The Problem
The owners of a home in Central Grayslake had a front walkway and entry steps poured around 2010 that had deteriorated faster than expected. The walkway had settled unevenly at two points, creating step-down lips between sections that were becoming a trip hazard. Surface scaling had removed the top 1/8 to 3/16 inch of paste from most of the slab, leaving an aggregate-exposed finish that collected water and drove further freeze-thaw damage.
The entry steps were in worse condition. The nose of the top step had broken off cleanly, and deep surface cracks had allowed water into the step body. That water froze and widened the cracks over successive winters. Surface patching was not viable - the internal crack network meant any overlay would delaminate within a season or two.
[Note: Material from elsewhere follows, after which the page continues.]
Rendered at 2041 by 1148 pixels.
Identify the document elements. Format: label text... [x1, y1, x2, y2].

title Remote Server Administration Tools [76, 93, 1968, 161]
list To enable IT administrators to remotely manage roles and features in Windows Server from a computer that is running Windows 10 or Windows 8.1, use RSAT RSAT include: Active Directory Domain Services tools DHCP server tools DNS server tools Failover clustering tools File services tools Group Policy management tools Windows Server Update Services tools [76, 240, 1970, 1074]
Voids visible at the slab edge confirmed the sub-base had settled under both sections of walkway.
Our Solution
We demolished the walkway slabs and steps with a small jackhammer and removed all debris. The sub-base was excavated to uniform depth, regraded, and compacted. Soft spots were filled with compacted gravel rather than left for the concrete to bridge.
The new walkway was formed in three sections with control joints placed every 4.5 feet and at the section breaks. The mix was 4,000 PSI air-entrained concrete at a target 6 percent air content, the correct specification for Illinois exterior flatwork. Slump was held without adding water at the truck - a common shortcut that reduces finished slab strength. After floating, the surface received a broom finish and joints were tooled in the plastic state.
The steps were formed with steel-edged forms for clean, consistent riser faces and a 1/8-inch-per-foot tread pitch draining water away from the door threshold. Tread edges were finished with a step tool to produce a slight radius that resists chipping better than a sharp arris.
The Result
The walkway is flat across all three sections with no lips at control joint locations. The steps align squarely with the threshold landing. The broom finish and tread pitch drain water clear at the step faces. Control joints give the slab directed break lines for seasonal movement rather than random mid-slab cracking.